* _The problem_: Copy out the text of the items below, swapping every "Flash Drive" for "Thumb Drive" and keeping everything else the same. Leave the pictures out.

┌─ Listed records

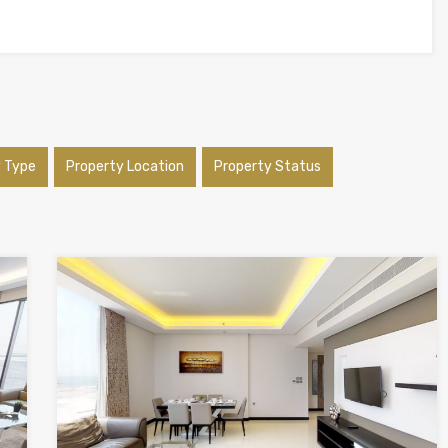
y Type
Property Location
Property Status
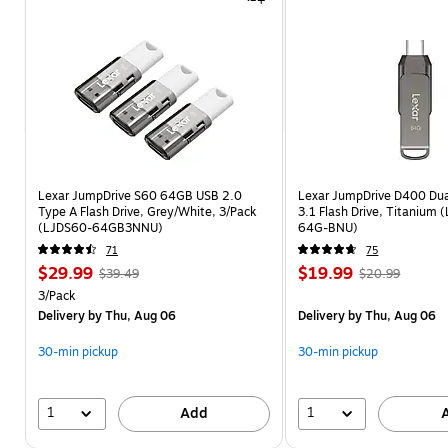
design for extra data security.
Automatic backup software 
saves data efficiently.
Shop now
Lexar JumpDrive S60 64GB USB 2.0
Lexar JumpDrive D400 Du
Type A Flash Drive, Grey/White, 3/Pack
3.1 Flash Drive, Titanium
(LJDS60-64GB3NNU)
64G-BNU)
71
75
$29.99
$19.99
$39.49
$20.99
3/Pack
Delivery
by Thu, Aug 06
Delivery
by Thu, Aug 06
30-min pickup
30-min pickup
1
1
Add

└─

* _Task response_:
y Type
Property Location
Property Status
design for extra data security.
Automatic backup software 
saves data efficiently.
Shop now
Lexar JumpDrive S60 64GB USB 2.0
Lexar JumpDrive D400 Du
Type A Thumb Drive, Grey/White, 3/Pack
3.1 Thumb Drive, Titanium
(LJDS60-64GB3NNU)
64G-BNU)
71
75
$29.99
$19.99
$39.49
$20.99
3/Pack
Delivery
by Thu, Aug 06
Delivery
by Thu, Aug 06
30-min pickup
30-min pickup
1
1
Add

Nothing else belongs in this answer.